Around a year ago I wrote an article entitled 8 Observations on flipping the classroom, in which I put forward the reasons I thought it not a great idea. I still stand by those arguments, although my attitude towards flipping the classroom as a general idea has mellowed somewhat. Let me explain.
My understanding of flipping the classroom, as originally conceived and still talked about as far as I can see, is that it’s a situation in which the teacher records his or her “lectures” so that their students can watch them out of lesson time, freeing up time in the classroom for discussion, interaction between teacher and student, peer learning etc etc etc. Read the article I just referred to for the reasons I think the whole idea is ridiculous, despite the fact that some clearly very clever people have managed to make it work.

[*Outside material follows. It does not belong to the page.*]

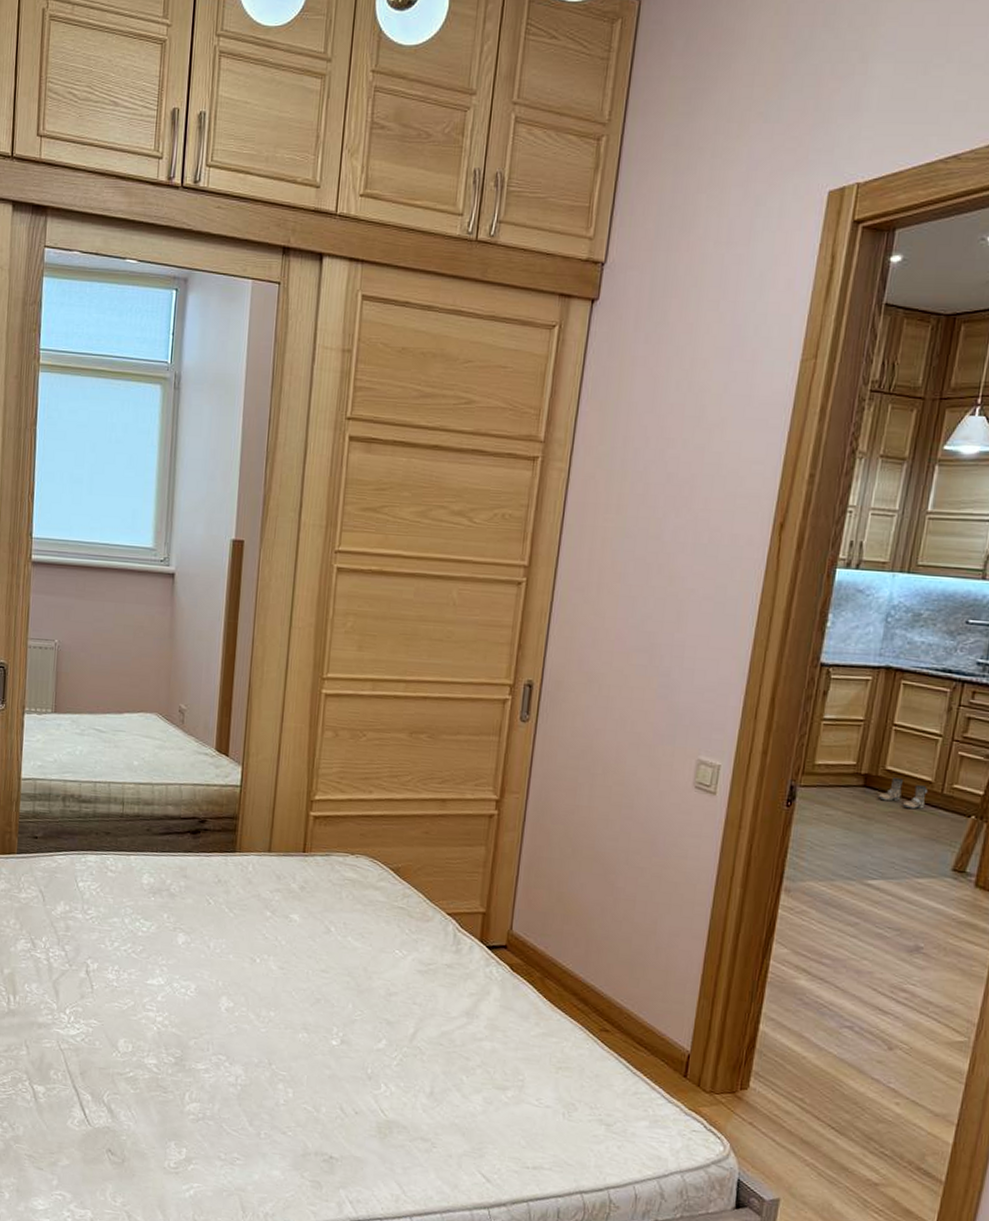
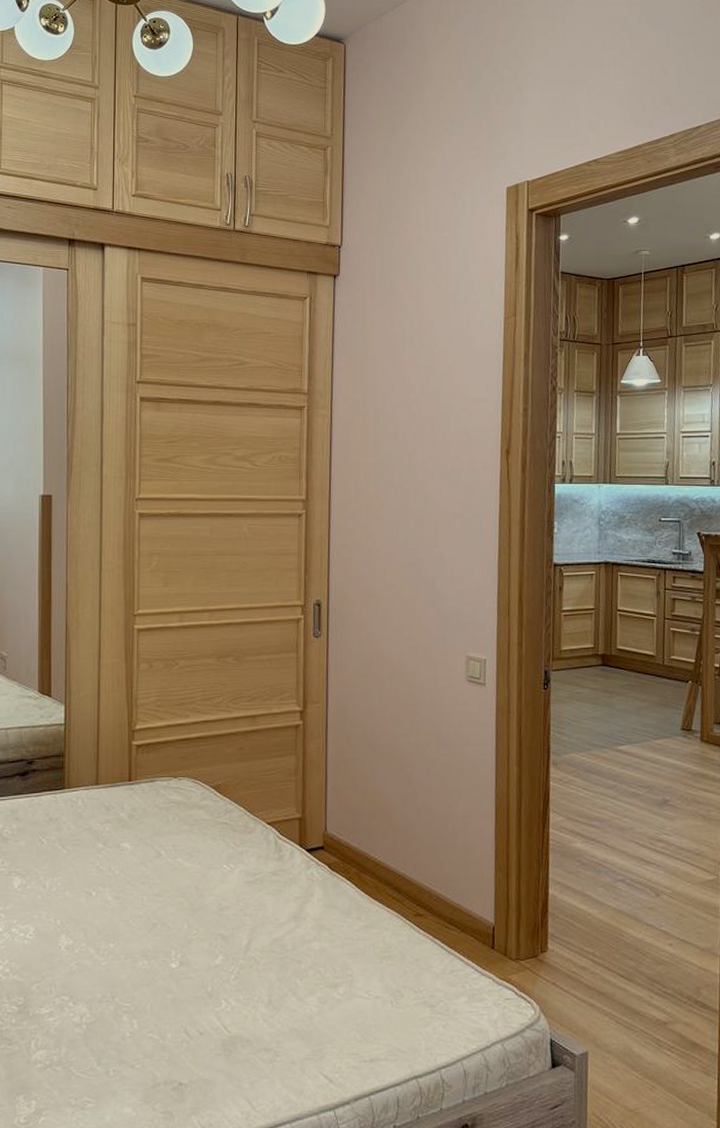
boots: present [877,777,927,810] -> none [614,655,652,681]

My main arguments against it are that:
- good teachers don’t lecture for very much of the time, if at all;
- I don’t know of any teacher who has time to record and polish up videos of their lectures and prepare lessons and do their marking and have some semblance of a private life;
- Lectures are known to be the least efficient means of transmitting knowledge.
I could go on.
However, if we broaden the concept of flipping the classroom to encompass more than video lectures, it all makes perfect sense. Basically, the idea is that you give your students something to do between this lesson and the next, so that they will be better able in the next lesson to take an active part in it, through discussion, suggestion-making, assessing their peers’ work, and so on. Put like that, it’s pretty amazing isn’t it? I mean, it must make perfect sense, because that’s exactly what good teachers have been doing for eons.Pardon my sarcasm, which I know is unbecoming a gentleman, but really!
If you forget about video lectures for a moment, what else is possible?
- Ask students to watch a forthcoming TV documentary;
- Tell them to listen to a forthcoming radio debate.
- Make a video of a discussion between you and someone else, and tell them to watch that. (I once made a video of a local businesswoman being interviewed by myself. It worked pretty well.)
- Tell them to read a newspaper article.
- Tell them to read a particular blog post.
- Tell them to listen to a particular podcast episode.
I don’t think any of those suggestions obviates the need for some didactic teaching during the lesson itself. The original concept of the flipped classroom lacks credibility, in my opinion, because of it’s all or nothing approach. Back in the real world, most classroom teachers would, I believe, benefit their students more by implementing a more flexible interpretation of “the flipped classroom”.